Music Reviews
Zonoscope

Cut Copy Zonoscope

(Modular) Rating - 7/10

Let’s not muck about... Zonoscope is a fine record; It's the sound of a band in rude health and one that includes the sort of alt-dance sounds that will murder the awkward and the hipster with the brutal efficiencies of its big, bounding baselines. Single Take me out is a prime example, a brilliant piece of wizz-poppery that essentially smacks you repeatedly in the face with its jubilant riff and gliding vocals (though, it must be said, it’s a far more pleasant experience than such a description makes it sound).

But, and there is a huge but, once this dirty deed is done and the aforementioned hipster traits are sinking to the bottom of a very deep lake with legs of stone, it slowly dawns that this LP marks a change of pace for Cut Copy. First and foremost they have largely cast aside their dance-rock label in favour of shinier synths and an 80s revival sound. So too, many songs have a far mellower, more psychedelic quality; one that features more heavily in the second half of the record. Songs like This Is All We’ve Got prove even at the very extremes of this new found approach this band still have what it takes to create songs that, once warmed to in this case, hold their listener with ease.

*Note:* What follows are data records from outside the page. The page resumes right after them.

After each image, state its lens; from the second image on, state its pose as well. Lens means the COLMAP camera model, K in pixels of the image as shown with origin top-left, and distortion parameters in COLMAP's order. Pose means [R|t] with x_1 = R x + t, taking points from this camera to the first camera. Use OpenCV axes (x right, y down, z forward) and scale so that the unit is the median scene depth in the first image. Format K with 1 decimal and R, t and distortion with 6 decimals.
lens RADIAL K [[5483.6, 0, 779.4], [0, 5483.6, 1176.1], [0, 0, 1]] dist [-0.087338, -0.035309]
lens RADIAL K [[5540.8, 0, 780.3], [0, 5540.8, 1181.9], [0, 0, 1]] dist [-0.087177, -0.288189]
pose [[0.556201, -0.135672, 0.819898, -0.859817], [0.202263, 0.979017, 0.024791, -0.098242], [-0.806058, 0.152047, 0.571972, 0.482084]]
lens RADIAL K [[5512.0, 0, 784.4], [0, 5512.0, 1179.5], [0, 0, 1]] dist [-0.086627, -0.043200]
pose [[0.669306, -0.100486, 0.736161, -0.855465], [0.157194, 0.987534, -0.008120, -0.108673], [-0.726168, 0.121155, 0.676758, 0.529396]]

It seems a shame then that in making an album of jumbled contrasts, the subtlety that Cut Copy may have sought on this record has been the fall-guy. Sun God for example, the fifteen minute finale to Zonoscope, slides steadily from cheerful and ultra-produced towards raw trance and low frequencies in a near deadening fashion; one akin, I imagine, in its sheer mindlessness only to that of a Westlife concert (hang-about that is pretty offensive – its not that bad, but not far off).

More importantly, however, Cut Copy are back, and back with enough danceable synth-pop to flatten the sensitive Bombay Bicycle Club member in all of us - but only just enough. With that all out revivalist aesthetic leashed and a far more frugal distribution of barefaced melodies and barbed hooks employed, Zonoscope remains a bubbling, immiscible concoction of sounds that feels very distinctly good, just not quite great.